Multi-modal Adversarial Training for Zero-Shot Voice Cloning
John Janiczek, Dading Chong, Dongyang Dai, Arlo Faria, Chao Wang, Tao Wang, Yuzong Liu
TL;DR
The paper tackles the challenge of oversmoothing in TTS and the difficulty of zero-shot voice cloning by introducing a GAN-based framework that employs a Transformer encoder-decoder as a Multi-modal Fusion Discriminator. It jointly trains a FastSpeech2-based acoustic model with discriminators that operate on both acoustic and prosodic features, using contextual information from text and speaker identity to guide generation.

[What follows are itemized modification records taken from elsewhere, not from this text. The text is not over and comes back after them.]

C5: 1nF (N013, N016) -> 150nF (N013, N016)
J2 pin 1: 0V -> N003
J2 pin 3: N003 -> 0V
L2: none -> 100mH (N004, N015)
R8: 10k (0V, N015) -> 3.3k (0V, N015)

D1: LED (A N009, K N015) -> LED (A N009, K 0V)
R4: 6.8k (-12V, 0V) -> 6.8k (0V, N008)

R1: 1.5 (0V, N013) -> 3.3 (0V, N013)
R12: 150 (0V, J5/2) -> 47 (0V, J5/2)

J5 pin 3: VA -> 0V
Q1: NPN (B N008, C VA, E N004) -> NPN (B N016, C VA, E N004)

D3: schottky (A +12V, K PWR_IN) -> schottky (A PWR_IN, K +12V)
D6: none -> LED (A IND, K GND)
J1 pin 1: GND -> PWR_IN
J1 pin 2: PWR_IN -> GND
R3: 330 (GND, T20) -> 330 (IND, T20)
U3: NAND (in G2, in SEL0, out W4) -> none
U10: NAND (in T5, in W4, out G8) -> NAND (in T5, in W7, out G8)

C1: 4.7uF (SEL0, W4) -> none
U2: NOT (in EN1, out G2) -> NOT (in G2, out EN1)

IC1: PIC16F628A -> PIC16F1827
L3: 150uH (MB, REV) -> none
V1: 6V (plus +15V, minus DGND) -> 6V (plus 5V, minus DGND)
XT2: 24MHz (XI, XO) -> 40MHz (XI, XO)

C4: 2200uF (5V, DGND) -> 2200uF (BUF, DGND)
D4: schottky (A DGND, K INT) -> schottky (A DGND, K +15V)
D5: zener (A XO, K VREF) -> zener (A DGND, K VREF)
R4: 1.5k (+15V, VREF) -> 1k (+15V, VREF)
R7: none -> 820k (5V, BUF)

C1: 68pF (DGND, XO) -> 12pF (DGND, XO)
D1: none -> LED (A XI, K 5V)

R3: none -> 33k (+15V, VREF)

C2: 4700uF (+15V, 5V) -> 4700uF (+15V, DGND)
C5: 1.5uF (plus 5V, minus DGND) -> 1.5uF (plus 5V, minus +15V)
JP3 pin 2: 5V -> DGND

Through a Multi-feature Generative Adversarial Training approach, the model achieves higher quality (NISQA MOS) and speaker similarity, and exhibits more expressive prosody as measured by pitch variation, particularly on unseen speakers from Libriheavy and LibriTTS-R. The method maintains real-time CPU-friendly inference, demonstrating practical applicability in resource-constrained settings for high-quality zero-shot voice cloning.
Abstract
A text-to-speech (TTS) model trained to reconstruct speech given text tends towards predictions that are close to the average characteristics of a dataset, failing to model the variations that make human speech sound natural. This problem is magnified for zero-shot voice cloning, a task that requires training data with high variance in speaking styles. We build off of recent works which have used Generative Advsarial Networks (GAN) by proposing a Transformer encoder-decoder architecture to conditionally discriminates between real and generated speech features. The discriminator is used in a training pipeline that improves both the acoustic and prosodic features of a TTS model. We introduce our novel adversarial training technique by applying it to a FastSpeech2 acoustic model and training on Libriheavy, a large multi-speaker dataset, for the task of zero-shot voice cloning. Our model achieves improvements over the baseline in terms of speech quality and speaker similarity. Audio examples from our system are available online.